*** Materials provided ***
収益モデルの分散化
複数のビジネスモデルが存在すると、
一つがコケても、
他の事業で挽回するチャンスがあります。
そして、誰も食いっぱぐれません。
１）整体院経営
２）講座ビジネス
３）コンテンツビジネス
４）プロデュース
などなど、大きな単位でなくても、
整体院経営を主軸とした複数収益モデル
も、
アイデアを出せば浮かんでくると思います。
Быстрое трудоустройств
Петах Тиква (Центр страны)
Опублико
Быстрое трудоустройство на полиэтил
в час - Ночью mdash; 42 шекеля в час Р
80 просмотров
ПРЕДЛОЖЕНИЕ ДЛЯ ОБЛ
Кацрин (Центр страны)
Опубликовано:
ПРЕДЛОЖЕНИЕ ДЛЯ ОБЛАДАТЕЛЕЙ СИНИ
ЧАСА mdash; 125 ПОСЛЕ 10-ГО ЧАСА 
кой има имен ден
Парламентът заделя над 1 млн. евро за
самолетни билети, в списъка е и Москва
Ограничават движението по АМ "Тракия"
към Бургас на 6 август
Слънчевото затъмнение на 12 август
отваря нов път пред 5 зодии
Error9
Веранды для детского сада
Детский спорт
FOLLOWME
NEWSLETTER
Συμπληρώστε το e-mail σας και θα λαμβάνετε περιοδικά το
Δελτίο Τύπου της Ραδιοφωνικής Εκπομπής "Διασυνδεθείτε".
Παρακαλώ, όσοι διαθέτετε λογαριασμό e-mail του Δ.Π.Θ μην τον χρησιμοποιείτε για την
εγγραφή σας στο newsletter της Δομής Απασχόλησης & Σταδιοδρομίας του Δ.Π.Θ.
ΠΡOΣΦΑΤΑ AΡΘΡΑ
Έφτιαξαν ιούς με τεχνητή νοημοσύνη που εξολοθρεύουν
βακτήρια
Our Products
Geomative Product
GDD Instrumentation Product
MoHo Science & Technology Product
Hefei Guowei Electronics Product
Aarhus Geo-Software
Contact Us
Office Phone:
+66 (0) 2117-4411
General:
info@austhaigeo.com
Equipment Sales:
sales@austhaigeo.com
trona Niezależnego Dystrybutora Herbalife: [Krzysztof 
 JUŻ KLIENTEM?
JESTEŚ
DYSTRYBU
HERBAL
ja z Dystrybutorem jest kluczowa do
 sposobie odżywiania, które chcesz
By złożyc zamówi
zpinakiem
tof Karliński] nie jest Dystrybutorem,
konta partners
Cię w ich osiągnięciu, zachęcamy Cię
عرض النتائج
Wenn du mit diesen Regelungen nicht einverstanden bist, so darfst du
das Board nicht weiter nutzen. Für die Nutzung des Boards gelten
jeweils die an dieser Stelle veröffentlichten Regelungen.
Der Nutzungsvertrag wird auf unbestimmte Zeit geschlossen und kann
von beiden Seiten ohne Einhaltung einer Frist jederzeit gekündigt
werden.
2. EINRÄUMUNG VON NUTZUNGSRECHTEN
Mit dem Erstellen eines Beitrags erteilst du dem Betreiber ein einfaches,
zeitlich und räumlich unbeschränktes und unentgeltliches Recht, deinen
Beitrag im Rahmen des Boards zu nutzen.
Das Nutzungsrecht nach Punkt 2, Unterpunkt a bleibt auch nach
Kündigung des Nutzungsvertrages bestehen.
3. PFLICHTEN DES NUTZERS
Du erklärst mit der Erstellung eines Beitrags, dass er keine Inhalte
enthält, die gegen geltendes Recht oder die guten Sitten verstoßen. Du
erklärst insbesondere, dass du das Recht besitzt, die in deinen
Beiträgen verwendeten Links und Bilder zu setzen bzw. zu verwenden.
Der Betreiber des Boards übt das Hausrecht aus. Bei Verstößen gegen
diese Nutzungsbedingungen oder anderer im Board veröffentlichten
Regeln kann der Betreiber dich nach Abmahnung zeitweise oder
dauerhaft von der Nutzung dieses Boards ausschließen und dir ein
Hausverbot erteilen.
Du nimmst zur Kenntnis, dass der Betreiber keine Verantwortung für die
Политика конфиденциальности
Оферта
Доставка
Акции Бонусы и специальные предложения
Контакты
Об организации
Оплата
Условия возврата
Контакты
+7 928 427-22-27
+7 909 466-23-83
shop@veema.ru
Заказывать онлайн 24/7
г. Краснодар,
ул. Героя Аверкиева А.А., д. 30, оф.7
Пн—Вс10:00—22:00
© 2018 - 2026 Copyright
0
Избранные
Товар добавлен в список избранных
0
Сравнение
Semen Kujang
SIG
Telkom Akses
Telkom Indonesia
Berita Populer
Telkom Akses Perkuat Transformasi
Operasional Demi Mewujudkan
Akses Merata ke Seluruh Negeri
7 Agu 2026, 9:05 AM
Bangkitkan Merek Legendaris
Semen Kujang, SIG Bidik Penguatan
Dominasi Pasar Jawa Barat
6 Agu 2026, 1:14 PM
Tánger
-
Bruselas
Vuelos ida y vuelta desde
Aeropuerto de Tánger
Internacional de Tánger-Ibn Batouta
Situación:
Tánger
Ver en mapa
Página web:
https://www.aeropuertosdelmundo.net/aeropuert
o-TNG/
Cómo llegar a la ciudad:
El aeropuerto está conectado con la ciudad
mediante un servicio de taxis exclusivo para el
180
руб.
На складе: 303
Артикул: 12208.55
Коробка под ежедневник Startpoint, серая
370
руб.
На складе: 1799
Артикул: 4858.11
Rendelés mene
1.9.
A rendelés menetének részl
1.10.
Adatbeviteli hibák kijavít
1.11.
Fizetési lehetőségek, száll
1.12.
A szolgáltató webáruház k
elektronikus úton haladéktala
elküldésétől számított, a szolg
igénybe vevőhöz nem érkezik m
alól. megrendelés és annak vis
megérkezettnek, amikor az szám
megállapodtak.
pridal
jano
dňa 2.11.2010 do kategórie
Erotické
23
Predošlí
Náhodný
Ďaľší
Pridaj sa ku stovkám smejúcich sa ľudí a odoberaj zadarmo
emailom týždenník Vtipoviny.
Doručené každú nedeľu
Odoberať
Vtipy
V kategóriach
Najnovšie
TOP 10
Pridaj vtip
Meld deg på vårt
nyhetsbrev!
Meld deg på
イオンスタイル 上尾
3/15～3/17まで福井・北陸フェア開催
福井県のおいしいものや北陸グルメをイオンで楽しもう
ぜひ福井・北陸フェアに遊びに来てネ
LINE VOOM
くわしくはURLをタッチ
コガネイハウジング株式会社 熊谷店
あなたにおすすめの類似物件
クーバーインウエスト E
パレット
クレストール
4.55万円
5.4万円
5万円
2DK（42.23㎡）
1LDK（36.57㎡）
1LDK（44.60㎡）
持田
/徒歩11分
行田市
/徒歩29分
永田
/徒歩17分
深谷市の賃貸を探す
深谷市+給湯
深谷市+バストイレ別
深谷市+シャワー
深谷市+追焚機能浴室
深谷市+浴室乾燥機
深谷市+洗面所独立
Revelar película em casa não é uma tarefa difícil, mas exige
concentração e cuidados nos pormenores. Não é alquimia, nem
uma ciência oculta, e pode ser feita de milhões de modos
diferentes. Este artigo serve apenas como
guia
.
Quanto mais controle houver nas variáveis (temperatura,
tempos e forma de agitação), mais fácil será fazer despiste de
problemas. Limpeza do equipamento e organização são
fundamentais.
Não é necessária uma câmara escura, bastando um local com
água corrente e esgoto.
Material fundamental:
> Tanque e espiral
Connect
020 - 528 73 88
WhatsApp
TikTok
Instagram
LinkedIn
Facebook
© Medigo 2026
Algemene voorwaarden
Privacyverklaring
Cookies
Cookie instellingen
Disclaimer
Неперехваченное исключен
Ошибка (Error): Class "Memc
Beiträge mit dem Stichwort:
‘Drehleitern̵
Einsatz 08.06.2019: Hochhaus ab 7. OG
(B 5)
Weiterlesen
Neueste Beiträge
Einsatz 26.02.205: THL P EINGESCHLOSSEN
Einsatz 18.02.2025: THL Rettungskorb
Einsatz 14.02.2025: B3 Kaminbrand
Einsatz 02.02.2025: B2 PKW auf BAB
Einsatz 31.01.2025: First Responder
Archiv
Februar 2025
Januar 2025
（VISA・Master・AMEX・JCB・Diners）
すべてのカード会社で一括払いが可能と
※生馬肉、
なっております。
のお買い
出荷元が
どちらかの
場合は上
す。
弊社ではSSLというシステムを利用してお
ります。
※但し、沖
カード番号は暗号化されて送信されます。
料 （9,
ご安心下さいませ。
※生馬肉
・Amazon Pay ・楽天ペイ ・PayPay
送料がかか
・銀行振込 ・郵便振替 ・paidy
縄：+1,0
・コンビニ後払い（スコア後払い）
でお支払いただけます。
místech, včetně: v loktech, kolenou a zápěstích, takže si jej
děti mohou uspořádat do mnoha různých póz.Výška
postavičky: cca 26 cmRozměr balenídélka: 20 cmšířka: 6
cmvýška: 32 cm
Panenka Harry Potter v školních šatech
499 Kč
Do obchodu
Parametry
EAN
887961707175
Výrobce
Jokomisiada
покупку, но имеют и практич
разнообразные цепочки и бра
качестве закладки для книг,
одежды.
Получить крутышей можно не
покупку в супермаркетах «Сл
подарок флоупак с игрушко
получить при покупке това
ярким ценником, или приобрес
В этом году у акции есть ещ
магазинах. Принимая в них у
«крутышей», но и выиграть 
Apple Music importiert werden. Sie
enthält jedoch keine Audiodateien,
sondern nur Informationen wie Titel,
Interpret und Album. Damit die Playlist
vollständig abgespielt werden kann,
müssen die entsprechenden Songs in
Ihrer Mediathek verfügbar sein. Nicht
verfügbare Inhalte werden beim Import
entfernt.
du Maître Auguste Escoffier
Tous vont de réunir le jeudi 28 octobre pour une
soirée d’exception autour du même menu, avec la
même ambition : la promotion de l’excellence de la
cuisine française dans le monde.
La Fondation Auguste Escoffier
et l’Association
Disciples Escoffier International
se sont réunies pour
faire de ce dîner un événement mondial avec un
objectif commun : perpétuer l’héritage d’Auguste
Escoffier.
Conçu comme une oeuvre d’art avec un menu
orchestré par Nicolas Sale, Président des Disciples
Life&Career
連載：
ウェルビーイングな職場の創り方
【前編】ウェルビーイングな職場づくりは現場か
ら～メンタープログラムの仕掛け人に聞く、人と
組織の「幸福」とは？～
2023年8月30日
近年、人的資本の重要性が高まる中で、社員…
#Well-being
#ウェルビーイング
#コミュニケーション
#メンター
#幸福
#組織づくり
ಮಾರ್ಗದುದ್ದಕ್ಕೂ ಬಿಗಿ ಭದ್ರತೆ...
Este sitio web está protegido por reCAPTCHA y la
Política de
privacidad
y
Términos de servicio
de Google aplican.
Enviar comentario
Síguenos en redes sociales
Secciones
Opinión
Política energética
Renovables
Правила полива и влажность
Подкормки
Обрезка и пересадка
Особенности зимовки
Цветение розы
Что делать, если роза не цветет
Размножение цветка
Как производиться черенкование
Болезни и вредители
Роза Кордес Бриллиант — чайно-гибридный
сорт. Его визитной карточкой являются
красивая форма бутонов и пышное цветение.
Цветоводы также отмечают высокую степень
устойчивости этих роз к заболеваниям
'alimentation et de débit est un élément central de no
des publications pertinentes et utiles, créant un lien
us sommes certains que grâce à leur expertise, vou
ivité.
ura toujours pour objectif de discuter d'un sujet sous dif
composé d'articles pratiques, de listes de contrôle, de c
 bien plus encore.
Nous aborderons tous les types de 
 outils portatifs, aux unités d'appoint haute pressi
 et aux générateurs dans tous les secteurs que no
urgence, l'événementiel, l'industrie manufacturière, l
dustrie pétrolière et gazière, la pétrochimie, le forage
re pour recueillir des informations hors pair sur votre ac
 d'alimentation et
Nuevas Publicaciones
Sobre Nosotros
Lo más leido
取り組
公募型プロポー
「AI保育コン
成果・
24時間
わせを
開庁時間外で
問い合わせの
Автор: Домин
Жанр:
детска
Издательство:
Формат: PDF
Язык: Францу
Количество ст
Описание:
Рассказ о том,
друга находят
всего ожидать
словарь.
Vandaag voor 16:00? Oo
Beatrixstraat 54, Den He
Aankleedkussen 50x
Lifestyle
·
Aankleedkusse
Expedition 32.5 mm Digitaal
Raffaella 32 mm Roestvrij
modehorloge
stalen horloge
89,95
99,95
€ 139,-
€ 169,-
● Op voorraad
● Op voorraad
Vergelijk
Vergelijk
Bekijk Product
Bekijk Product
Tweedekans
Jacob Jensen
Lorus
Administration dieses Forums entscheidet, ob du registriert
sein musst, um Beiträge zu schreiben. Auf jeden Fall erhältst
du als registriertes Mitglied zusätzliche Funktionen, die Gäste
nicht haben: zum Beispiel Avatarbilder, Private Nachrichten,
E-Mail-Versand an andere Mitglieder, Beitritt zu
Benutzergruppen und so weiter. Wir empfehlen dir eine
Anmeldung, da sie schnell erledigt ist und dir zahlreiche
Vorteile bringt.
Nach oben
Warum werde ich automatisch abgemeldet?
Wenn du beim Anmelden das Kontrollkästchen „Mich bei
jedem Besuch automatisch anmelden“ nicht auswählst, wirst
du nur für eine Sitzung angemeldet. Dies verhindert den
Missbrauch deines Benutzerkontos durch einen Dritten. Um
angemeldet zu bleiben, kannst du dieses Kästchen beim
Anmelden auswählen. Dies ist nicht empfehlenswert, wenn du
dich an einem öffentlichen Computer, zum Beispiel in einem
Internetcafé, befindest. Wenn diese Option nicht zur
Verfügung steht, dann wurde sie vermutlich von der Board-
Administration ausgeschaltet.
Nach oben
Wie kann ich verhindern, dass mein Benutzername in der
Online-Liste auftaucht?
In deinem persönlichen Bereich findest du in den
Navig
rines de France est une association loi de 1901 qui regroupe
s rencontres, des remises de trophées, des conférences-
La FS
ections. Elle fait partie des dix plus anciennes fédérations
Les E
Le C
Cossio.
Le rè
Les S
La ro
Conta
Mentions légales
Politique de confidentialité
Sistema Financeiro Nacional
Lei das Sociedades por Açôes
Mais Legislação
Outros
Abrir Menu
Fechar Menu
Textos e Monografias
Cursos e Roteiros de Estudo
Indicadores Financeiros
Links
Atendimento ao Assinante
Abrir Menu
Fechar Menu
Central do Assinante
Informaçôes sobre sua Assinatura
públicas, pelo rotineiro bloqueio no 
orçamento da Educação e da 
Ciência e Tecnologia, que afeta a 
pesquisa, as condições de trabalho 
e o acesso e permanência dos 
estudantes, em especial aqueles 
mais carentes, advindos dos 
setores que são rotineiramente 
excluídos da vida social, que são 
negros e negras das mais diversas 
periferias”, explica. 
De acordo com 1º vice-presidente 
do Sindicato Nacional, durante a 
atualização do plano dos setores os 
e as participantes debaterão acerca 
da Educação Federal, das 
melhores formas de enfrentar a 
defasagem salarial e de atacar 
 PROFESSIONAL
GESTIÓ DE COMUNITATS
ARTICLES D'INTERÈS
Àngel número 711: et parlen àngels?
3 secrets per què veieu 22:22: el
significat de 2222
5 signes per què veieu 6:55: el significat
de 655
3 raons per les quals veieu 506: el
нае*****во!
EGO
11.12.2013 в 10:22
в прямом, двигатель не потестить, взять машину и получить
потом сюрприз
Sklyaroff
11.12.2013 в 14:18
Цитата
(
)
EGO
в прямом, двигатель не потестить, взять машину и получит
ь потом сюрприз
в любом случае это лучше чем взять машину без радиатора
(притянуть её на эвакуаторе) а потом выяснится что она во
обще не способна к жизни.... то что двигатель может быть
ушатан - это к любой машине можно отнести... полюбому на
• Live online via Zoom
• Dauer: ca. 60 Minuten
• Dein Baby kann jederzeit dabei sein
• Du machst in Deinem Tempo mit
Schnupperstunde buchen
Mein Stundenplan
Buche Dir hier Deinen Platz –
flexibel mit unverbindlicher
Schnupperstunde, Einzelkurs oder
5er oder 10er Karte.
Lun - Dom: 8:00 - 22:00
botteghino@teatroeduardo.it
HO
*** End of Materials provided ***
(Task to carry out):
Extract every line of the material that contains the string "потестить".

(Result):
в прямом, двигатель не потестить, взять машину и получить
в прямом, двигатель не потестить, взять машину и получит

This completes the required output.